▶ [Required work]
The goal is to restate all of the records below word for word.

▶ [Data extract]
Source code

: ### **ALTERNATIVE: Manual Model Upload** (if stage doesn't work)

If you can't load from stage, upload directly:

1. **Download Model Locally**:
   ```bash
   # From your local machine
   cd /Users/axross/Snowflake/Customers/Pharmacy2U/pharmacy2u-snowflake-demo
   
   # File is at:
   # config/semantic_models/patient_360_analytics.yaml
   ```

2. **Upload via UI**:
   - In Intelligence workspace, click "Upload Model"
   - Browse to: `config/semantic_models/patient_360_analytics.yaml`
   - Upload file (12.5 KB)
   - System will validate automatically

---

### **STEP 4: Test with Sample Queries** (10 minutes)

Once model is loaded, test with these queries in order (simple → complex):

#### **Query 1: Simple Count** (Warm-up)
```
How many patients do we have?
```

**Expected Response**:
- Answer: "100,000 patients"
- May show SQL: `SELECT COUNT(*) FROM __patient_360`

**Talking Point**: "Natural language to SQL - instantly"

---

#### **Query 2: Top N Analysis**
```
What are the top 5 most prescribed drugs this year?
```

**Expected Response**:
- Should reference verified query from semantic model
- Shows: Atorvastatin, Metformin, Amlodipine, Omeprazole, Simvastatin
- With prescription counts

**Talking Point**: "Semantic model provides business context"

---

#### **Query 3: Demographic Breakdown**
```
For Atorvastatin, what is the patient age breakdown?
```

▶ [Answer section]
Source code

: ### **ALTERNATIVE: Manual Model Upload** (if stage doesn't work)

If you can't load from stage, upload directly:

1. **Download Model Locally**:
   ```bash
   # From your local machine
   cd /Users/axross/Snowflake/Customers/Pharmacy2U/pharmacy2u-snowflake-demo
   
   # File is at:
   # config/semantic_models/patient_360_analytics.yaml
   ```

2. **Upload via UI**:
   - In Intelligence workspace, click "Upload Model"
   - Browse to: `config/semantic_models/patient_360_analytics.yaml`
   - Upload file (12.5 KB)
   - System will validate automatically

---

### **STEP 4: Test with Sample Queries** (10 minutes)

Once model is loaded, test with these queries in order (simple → complex):

#### **Query 1: Simple Count** (Warm-up)
```
How many patients do we have?
```

**Expected Response**:
- Answer: "100,000 patients"
- May show SQL: `SELECT COUNT(*) FROM __patient_360`

**Talking Point**: "Natural language to SQL - instantly"

---

#### **Query 2: Top N Analysis**
```
What are the top 5 most prescribed drugs this year?
```

**Expected Response**:
- Should reference verified query from semantic model
- Shows: Atorvastatin, Metformin, Amlodipine, Omeprazole, Simvastatin
- With prescription counts

**Talking Point**: "Semantic model provides business context"

---

#### **Query 3: Demographic Breakdown**
```
For Atorvastatin, what is the patient age breakdown?
```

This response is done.